* **Goal of the exercise**
Each line below that holds the string "quad" counts once; report the total and nothing else.

%%

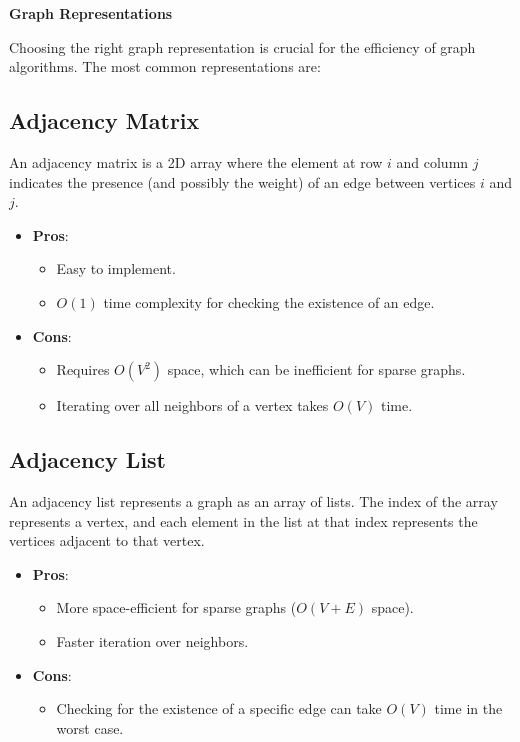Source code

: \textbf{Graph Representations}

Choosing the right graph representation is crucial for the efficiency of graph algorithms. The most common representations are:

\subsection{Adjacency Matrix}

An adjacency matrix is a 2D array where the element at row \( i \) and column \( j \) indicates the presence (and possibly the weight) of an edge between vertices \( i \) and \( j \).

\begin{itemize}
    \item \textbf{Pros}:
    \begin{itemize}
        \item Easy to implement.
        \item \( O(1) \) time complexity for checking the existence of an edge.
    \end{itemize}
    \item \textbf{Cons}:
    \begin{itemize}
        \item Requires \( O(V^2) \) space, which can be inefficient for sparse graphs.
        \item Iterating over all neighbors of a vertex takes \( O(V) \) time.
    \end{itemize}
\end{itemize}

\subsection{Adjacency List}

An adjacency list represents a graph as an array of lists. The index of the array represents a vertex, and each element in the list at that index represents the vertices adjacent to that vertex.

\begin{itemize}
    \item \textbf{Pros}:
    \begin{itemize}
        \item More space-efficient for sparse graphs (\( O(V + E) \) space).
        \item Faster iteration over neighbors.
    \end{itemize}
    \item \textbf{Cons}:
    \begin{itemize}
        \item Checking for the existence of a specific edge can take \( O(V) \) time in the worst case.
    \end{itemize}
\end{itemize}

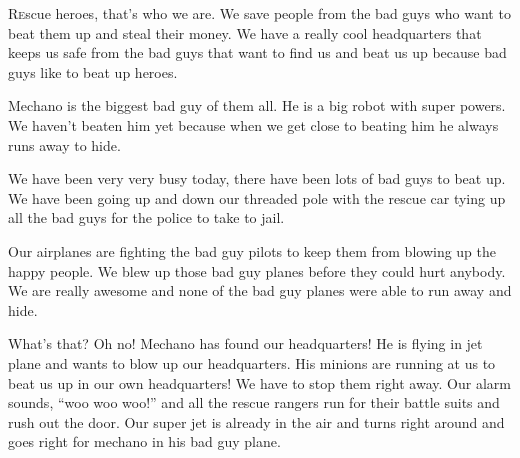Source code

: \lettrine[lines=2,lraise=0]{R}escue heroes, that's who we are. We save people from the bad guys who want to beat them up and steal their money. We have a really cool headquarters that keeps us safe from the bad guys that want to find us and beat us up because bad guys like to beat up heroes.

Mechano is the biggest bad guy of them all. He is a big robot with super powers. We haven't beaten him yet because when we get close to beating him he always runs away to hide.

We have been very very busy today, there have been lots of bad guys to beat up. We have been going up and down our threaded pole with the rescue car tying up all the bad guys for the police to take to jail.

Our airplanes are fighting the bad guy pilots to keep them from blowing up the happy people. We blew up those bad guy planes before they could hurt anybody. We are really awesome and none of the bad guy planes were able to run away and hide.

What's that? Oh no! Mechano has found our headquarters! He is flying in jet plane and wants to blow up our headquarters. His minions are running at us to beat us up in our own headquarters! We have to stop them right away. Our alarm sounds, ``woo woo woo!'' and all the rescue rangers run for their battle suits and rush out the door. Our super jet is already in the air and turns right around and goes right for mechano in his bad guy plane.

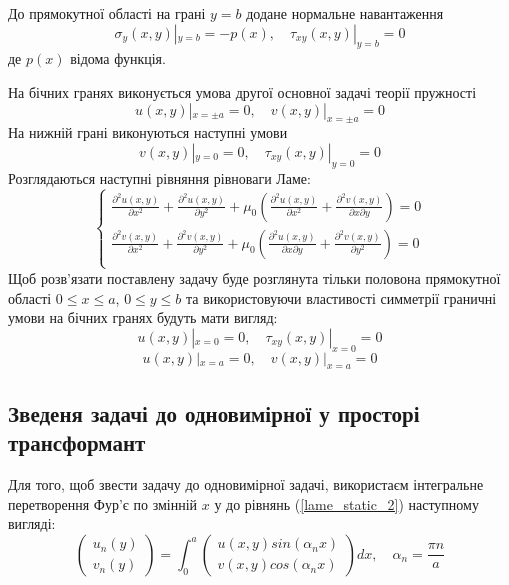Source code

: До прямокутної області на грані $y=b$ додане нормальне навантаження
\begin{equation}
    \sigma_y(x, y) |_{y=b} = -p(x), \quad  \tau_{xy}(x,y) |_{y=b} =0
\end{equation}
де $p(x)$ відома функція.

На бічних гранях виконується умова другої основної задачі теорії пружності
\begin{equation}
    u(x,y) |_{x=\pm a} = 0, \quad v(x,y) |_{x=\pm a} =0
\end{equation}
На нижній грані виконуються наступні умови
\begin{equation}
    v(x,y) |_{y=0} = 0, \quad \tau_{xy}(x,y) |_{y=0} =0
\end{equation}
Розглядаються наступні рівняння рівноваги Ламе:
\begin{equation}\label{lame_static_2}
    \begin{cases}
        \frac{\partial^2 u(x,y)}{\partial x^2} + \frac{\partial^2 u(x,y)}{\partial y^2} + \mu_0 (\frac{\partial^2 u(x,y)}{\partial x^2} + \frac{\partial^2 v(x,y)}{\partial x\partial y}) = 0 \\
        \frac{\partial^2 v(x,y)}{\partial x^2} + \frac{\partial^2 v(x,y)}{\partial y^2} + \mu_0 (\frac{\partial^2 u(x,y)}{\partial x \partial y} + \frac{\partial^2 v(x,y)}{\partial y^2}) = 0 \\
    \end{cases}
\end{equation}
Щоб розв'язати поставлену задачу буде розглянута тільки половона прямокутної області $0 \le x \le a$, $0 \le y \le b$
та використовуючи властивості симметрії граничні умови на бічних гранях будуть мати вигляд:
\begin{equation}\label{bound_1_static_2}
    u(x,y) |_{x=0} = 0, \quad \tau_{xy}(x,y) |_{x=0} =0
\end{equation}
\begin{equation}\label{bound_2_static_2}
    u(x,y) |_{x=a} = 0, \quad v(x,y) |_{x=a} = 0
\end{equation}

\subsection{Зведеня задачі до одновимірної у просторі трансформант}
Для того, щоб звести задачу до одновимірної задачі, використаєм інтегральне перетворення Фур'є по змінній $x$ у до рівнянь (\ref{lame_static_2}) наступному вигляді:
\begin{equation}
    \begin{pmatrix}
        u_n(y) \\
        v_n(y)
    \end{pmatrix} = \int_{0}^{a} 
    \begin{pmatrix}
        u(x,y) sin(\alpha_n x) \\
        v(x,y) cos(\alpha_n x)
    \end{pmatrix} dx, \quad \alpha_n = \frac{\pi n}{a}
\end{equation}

%%

* **Your response**
6